Russian stocks to fall under sales pressure after Brexit
MOSCOW, Jun 27 (PRIME) -- The Russian stock market will open lower on Monday, as global investors are still reeling after the Brexit, analysts said.
“We expect the Russian stock market to open with a decline to 1,875 of the MICEX and we assume that in the context of increased macro risks the decline potential of this stock market indicator has not vanished, and it is still under the sales pressure,” Oleg Shagov, head of investment company Solid’s research department, said.
The majority of U.K. voters, albeit with a margin of only a few per cent, chose to leave the E.U. at a referendum on June 23. Billionaire currency trader George Soros warned in a widely-quoted statement in the Guardian that the decision will considerably worsen the living standards of the British people.
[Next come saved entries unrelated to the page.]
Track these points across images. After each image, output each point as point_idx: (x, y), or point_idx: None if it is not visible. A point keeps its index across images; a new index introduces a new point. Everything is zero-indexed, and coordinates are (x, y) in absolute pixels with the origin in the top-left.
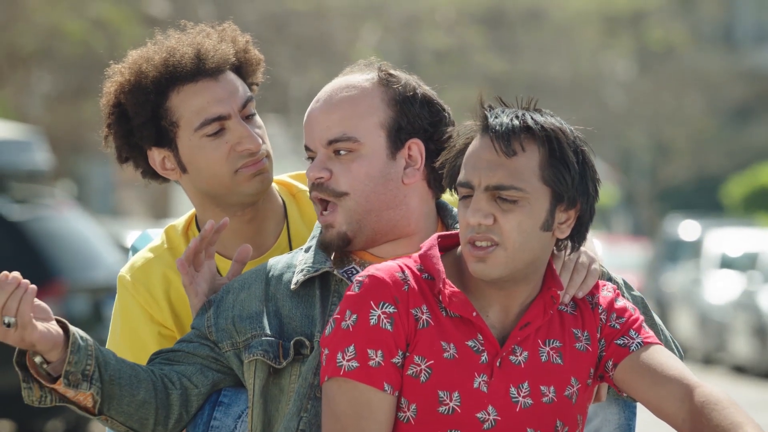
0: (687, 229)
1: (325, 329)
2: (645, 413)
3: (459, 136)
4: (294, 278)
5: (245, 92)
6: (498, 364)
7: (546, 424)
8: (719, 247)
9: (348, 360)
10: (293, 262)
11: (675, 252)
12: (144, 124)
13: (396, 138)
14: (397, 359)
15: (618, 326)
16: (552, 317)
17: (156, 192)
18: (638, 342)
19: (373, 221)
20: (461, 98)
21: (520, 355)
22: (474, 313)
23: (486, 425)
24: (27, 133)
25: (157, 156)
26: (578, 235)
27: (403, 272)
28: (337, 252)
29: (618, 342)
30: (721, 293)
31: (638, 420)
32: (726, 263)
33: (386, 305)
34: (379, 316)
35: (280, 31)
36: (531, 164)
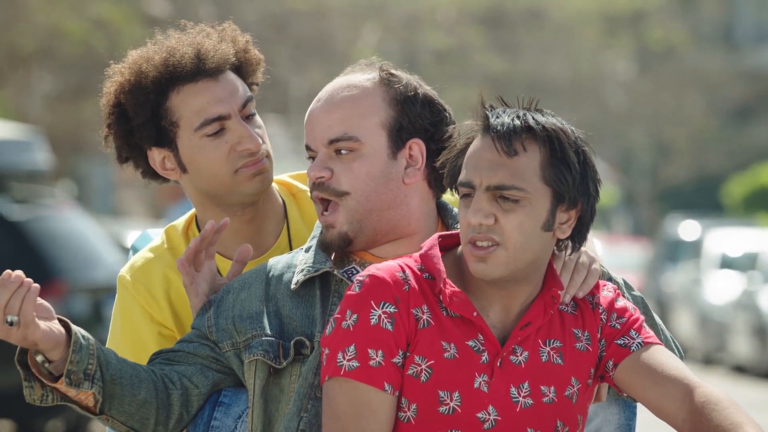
0: (687, 229)
1: (326, 329)
2: (645, 413)
3: (460, 136)
4: (294, 278)
5: (245, 92)
6: (498, 364)
7: (546, 424)
8: (719, 247)
9: (348, 360)
10: (293, 262)
11: (675, 252)
12: (144, 124)
13: (397, 138)
14: (398, 359)
15: (618, 326)
16: (552, 317)
17: (156, 192)
18: (639, 342)
19: (374, 221)
20: (461, 98)
21: (521, 355)
22: (474, 313)
23: (486, 425)
24: (27, 133)
25: (157, 156)
26: (579, 236)
27: (404, 272)
28: (338, 252)
29: (618, 342)
30: (722, 293)
31: (638, 420)
32: (726, 263)
33: (387, 305)
34: (380, 316)
35: (280, 31)
36: (532, 164)
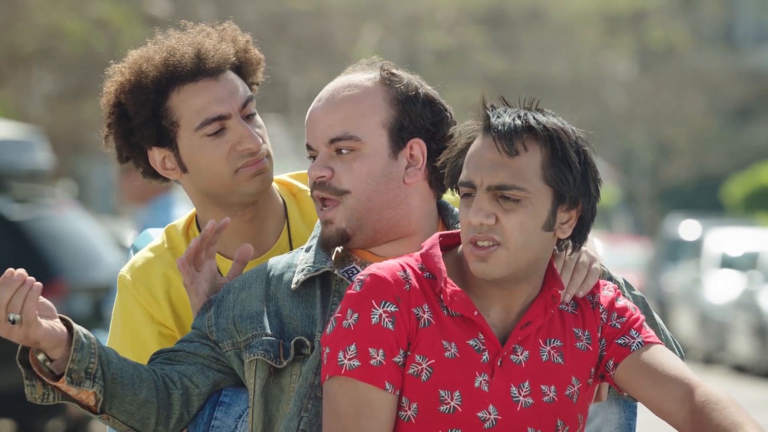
0: (687, 229)
1: (326, 328)
2: (646, 413)
3: (461, 136)
4: (294, 278)
5: (245, 92)
6: (499, 364)
7: (547, 424)
8: (720, 247)
9: (349, 359)
10: (294, 262)
11: (675, 252)
12: (144, 124)
13: (398, 137)
14: (399, 358)
15: (619, 326)
16: (553, 317)
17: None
18: (639, 341)
19: (374, 220)
20: (462, 98)
21: (521, 355)
22: (475, 312)
23: (487, 424)
24: (27, 133)
25: (158, 156)
26: (579, 235)
27: (405, 271)
28: (335, 248)
29: (619, 341)
30: (722, 293)
31: (639, 420)
32: (726, 263)
33: (388, 304)
34: (381, 315)
35: (281, 31)
36: (533, 164)
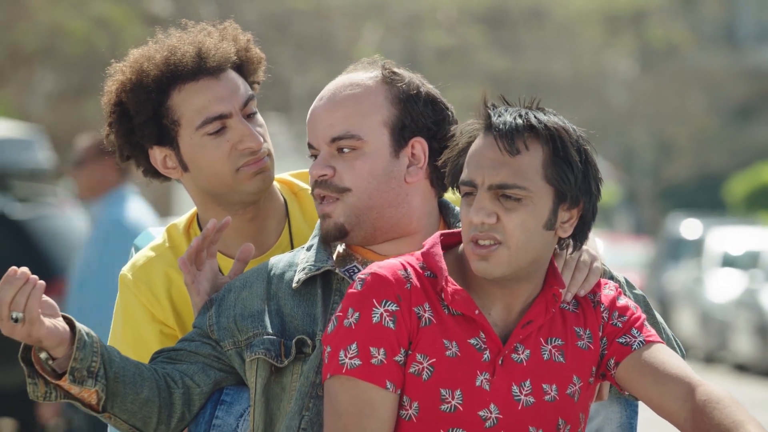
0: (689, 228)
1: (327, 327)
2: (647, 411)
3: (462, 135)
4: (296, 276)
5: (246, 91)
6: (500, 362)
7: (548, 423)
8: (721, 246)
9: (350, 358)
10: (295, 261)
11: (677, 250)
12: (145, 123)
13: (399, 136)
14: (400, 357)
15: (620, 325)
16: (554, 315)
17: (158, 191)
18: (640, 340)
19: (374, 218)
20: (463, 97)
21: (522, 354)
22: (476, 311)
23: (488, 423)
24: (29, 132)
25: (159, 155)
26: (580, 234)
27: (406, 270)
28: (337, 247)
29: (620, 340)
30: (723, 292)
31: (640, 419)
32: (728, 262)
33: (389, 303)
34: (382, 314)
35: (282, 30)
36: (534, 163)
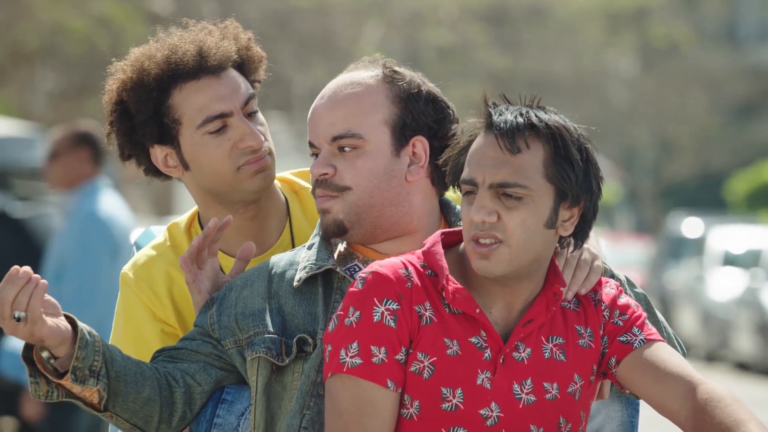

Rating agency Moody’s changed its outlook for the U.K. to negative and Standard & Poor’s warned that the country could lose its highest AAA credit rating.
The global markets have entered a high-turbulence period and investor appetite for risky assets is subdued, Olma senior analyst Anton Startsev said.
The U.S. stock market futures are falling on Monday in the morning, the Asian markets are showing mixed dynamics and the European premarket signals a slide at the opening, Shagov said, all these factors will drag down Russian securities, he said.
The RTS closed above a 900 notch on June 24 which minimizes the risk of a profound decline on Monday but does not rule it out altogether, Startsev said.